November 12, 2014

Star Trek: The Next Generation: "Transfigurations"

It's 4 June 1990, and time for Star Trek: The Next Generation.

The Enterprise recovers a badly injured alien from a crashed spaceship. While his body heals with alarming speed, he has no memory of who he is or where he is going - or running from. His powers, however, have an unexpected effect on Lieutenant La Forge.

"Transfigurations" is the sort of episode that's the bane of all review writers: the average episode. There's honestly not a huge amount here that feels like it's worth writing about. It's a competent but unexceptional hour of television that doesn't trip over its own feet but doesn't excel at the same time. It actually feels a little out of place in Season 3, as if it's been held over from one of the first two seasons and is coming to the party a little late and out of fashion. Oddly enough, however, it's not a holdover at all but rather the second script for Rene Echevarria, who kicked things off with "The Offspring" and will go to shape a lot of Star Trek in the future.
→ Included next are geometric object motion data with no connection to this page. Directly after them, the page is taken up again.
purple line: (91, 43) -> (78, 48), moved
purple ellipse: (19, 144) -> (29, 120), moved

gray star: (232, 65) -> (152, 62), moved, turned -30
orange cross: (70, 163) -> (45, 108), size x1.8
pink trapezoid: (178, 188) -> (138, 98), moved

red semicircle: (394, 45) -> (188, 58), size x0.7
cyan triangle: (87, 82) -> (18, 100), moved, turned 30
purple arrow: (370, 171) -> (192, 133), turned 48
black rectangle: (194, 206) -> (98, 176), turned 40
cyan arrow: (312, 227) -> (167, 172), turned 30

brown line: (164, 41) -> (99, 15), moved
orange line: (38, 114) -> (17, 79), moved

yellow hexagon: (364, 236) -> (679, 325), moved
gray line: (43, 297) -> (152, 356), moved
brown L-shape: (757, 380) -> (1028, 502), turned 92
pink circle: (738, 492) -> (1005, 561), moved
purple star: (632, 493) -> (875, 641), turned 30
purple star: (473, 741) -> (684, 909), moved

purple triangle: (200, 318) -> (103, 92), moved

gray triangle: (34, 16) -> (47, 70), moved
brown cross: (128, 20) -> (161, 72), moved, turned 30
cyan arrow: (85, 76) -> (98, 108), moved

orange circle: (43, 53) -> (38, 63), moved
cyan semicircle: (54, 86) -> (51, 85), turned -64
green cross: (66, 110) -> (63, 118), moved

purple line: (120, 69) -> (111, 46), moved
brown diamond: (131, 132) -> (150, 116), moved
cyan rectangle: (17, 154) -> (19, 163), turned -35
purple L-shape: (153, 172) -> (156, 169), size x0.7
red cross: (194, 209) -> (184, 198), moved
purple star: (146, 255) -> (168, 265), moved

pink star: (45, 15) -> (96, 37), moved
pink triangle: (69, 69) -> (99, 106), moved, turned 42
The central plot - the amnesiac John Doe is rapidly evolving into an advanced energy-based form - feels by-the-numbers and reheated. It's the sort of bog-standard plot you expect to see on Star Trek. It's done as well as this sort of plot can be; I'm just not enamoured with this sort of plot.

One set of scenes does stand out, which is Worf's attempts to coach Geordi in flirting with women. It's well written, lightly played character comedy and Michael Dorn absolutely nails every punchline with his standard deadpan delivery. The episode also provides some good material for Gates McFadden as Dr Crusher. She's underused in the series in general, so it's nice when they occasionally give her a plotline of her own. She and the amnesiac John Doe (Mark La Mura) have pretty good chemistry.

So all up this is an episode that doesn't waste one's time, but really doesn't feel like it's been time exceptionally well spent. I'm on the fence, but as it's not bad as such I'm going to tip it over into the 'good' pile. 15 good episodes out of 25 gives Season 3 a quality ratio of 60% with just one episode to go: "The Best of Both Worlds".